Islanders head coach Patrick Roy against the Utah Hockey Club...

Islanders head coach Patrick Roy against the Utah Hockey Club at UBS Arena. Credit: Kathleen Malone-Van Dyke

BUFFALO — Well, this is the exact opposite of all that training camp talk about striving for a fast start to the season.

The Islanders (3-5-2) will carry a three-game losing streak into Friday night’s game against the Sabres as they continue a three-game road swing that opened with a 2-0 loss to the Blue Jackets on Wednesday night. It marked the fourth time they have been shut out.

Here are three takeaways from the Islanders’ first 10 games in Patrick Roy’s first full season as coach:

1. It might not just be a slow start.

After scoring only one goal in their last eight periods, the Islanders are clinging to the mantra that as long as the chances are coming, there’s no need to panic. And the chances are coming. Their total attempts advantage in Tuesday’s 3-1 loss to the Ducks was 90-51, and the Islanders were fourth in the NHL with an average of 32.3 shots per game entering Thursday’s play.

“We can’t [be frustrated],” Roy said after the latest loss. “We need to continue to play the right way. We need to continue to do good things. It will pay off eventually. We’re playing well defensively. We possess the puck.”

Yet there has to be a nagging fear that this might be a worst-case scenario for the Islanders. President/general managerLou Lamoriello has shown tremendous faith in his core group of players.
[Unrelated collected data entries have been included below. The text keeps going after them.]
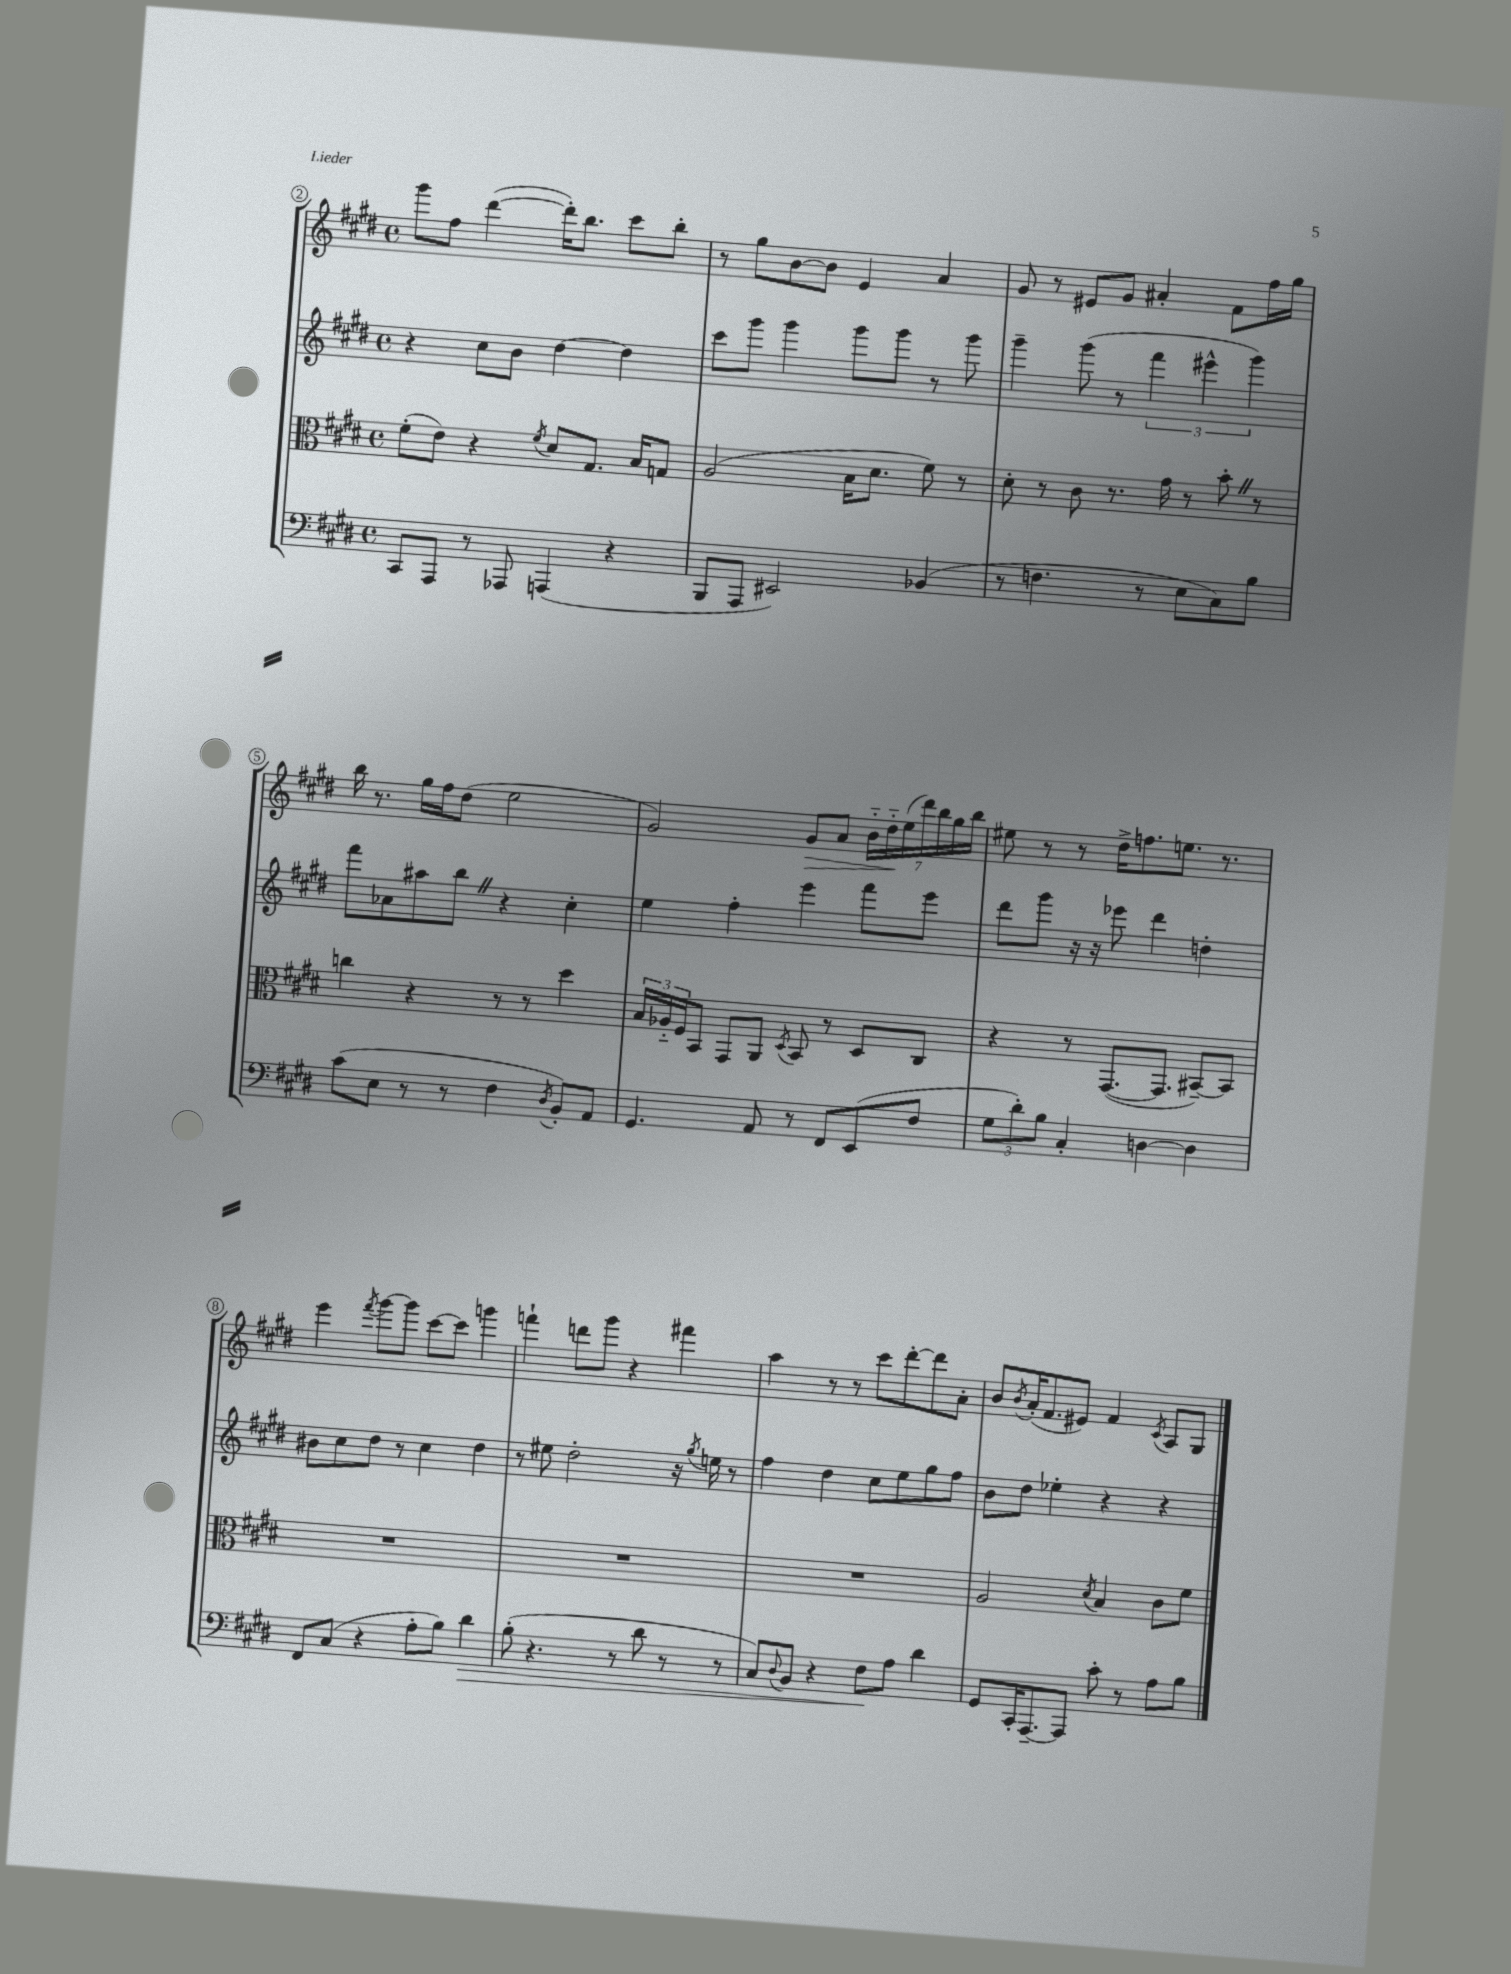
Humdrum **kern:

**kern	**kern	**kern	**kern
*staff4	*staff3	*staff2	*staff1
*clefF4	*clefC3	*clefG2	*clefG2
*k[f#c#g#d#]	*k[f#c#g#d#]	*k[f#c#g#d#]	*k[f#c#g#d#]
*M4/4	*M4/4	*M4/4	*M4/4
*met(c)	*met(c)	*met(c)	*met(c)
8CC#	(8f#'	4r	8ggg#
8AAA	8e)	.	8ff#
8r	4r	8cc#	([4ddd#
8AAA-	.	8b	.
.	8qf#	.	.
(4AAA	8d#	[4dd#	16ddd#'])
.	.	.	8.bb
.	8.G#	.	.
4r	.	4dd#]	8ccc#
.	16B	.	.
.	8G	.	8bb'
=	=	=	=
8BBB	(2A	8ccc#	8r
8AAA	.	8ggg#	8gg#
2EE#)	.	4ggg#	[8b
.	.	.	8b]
.	16B	8ggg#	4e
.	8.d#	.	.
.	.	8ggg#	.
(4BB-	8f#)	8r	4a
.	8r	8ggg#	.
=	=	=	=
8r	8d#'	4ggg#~	8g#
4.F	8r	.	8r
.	8c#	(8ggg#	8e#
.	8.r	8r	8g#
8r	.	6fff#	4a#'
.	16g#	.	.
8E	8r	.	.
.	.	6eee#^^	.
8C#)	8b'	.	8f#
.	.	6ggg#)	.
8B	8r	.	16ff#
.	.	.	16gg#
=	=	=	=
(8c#	4cc	8fff#	16bb
.	.	.	8.r
8E	.	8a-	.
8r	4r	8aa#	16gg#
.	.	.	16ff#
8r	.	8bb	(8dd#
4F#	8r	4r	2ee
.	8r	.	.
8qD#	.	.	.
8BB')	4dd#	4cc#'	.
8AA	.	.	.
=	=	=	=
4.GG#	24B	4ee	2g#)
.	24A-'~	.	.
.	24F#	.	.
.	8BB	.	.
.	8GG#	4ff#'	.
8AA	8AA	.	.
.	8qD#	.	.
8r	8BB	4eee	8g#
8FF#	8r	.	8a
(8EE	8D#	8fff#	28b'~
.	.	.	28dd#'~
.	.	.	(28ee
.	.	.	28ddd#)
8F#	8C#	8eee	.
.	.	.	28bb
.	.	.	28gg#
.	.	.	28bb
=	=	=	=
12G#	4r	8ddd#	8ee#
12d#')	.	.	.
.	.	8ggg#	8r
12B	.	.	.
4C#'	8r	16r	8r
.	.	16r	.
.	([8.GG#	8eee-	16dd#^
.	.	.	8.ff
[4D	.	4ddd#	.
.	8.GG#]	.	.
.	.	.	8.ee
4D]	[8BB#~)	4dd'	.
.	.	.	8.r
.	8BB#]	.	.
=	=	=	=
8FF#	1r	8b#	4eee
(8C#	.	8cc#	.
.	.	.	8qfff#
4r	.	8dd#	[8ggg#
.	.	8r	8ggg#]
8A'	.	4cc#	[8ccc#
8B)	.	.	8ccc#]
4d#	.	4dd#	4ggg
=	=	=	=
(8B'	1r	8r	4fff`
4.r	.	8ee#	.
.	.	2dd#'	8ddd
.	.	.	8ggg#
8r	.	.	4r
8d#	.	.	.
8r	.	16r	4fff#
.	.	8qgg#	.
.	.	16ee	.
8r	.	8r	.
=	=	=	=
8C#)	1r	4ff#	4aa
8qqD#	.	.	.
8BB	.	.	.
4r	.	4dd#	8r
.	.	.	8r
8F#	.	8cc#	8ccc#
8A	.	8ee	[8ddd#'
4d#	.	8gg#	8ddd#]
.	.	8ff#	8a'
=	=	=	=
8GG#	2A	8b	8b
.	.	.	8qb
16CC#'	.	8dd#	(16a'
[8.AAA~	.	.	8.f#
.	.	4ee-'	.
8AAA]	.	.	8e#)
.	8qd#	.	.
8c#'	4B	4r	4f#
8r	.	.	.
.	.	.	8qc#
8A	8c#	4r	8A
8B	8f#	.	8G#
==	==	==	==
*-	*-	*-	*-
There still are eight players on the current 23-man roster who were Islanders when Lamoriello and coach Barry Trotz took over in 2018, and that’s a lifetime in the NHL. Teams do suddenly grow old together and it looks bad. Witness the post-1964 Yankees and the latter years of Larry Bird/Robert Parish/Kevin McHale with the Celtics in the 1990s.

2. The depth has been exposed.

The Islanders made it through training camp unscathed and goalie Ilya Sorokin — one of the real positives so far — was even ready to start the season after offseason back surgery.

But key free-agent acquisition Anthony Duclair went down in the fifth game with a lower-body injury that will keep him out four to six weeks and top-pair defenseman Alexander Romanov has missed three games with an upper-body injury, though he has resumed skating.

Duclair had developed good chemistry with Bo Horvat and Mathew Barzal. Without him, the top-liners are pressing with a rotating door of wings including Simon Holmstrom, Max Tsyplakov and even Casey Cizikas again for some shifts.

“They change a lot during the game,” center Jean-Gabriel Pageau said of the lines. “You’ve just got to stay ready. Our structure doesn’t change.”

Dennis Cholowski actually became the first Islanders defenseman with a goal as he fills in for Romanov, but Roy essentially has gone with five defensemen down the stretch of games.

It’s troubling that these two absences are taxing the Islanders so much because there are going to be more injuries over the course of the season.

3. Special teams have been really bad.

The Islanders’ inability to have a consistent power play that moves the puck quickly or a penalty kill that can be counted upon is costing them games.

The penalty kill is an atrocious 3-for-9 in five home games (though 7-for-7 on the road) and the Islanders are 1-3-1 at UBS Arena. The 4-for-31 power play (12.9%) is 29th in the NHL.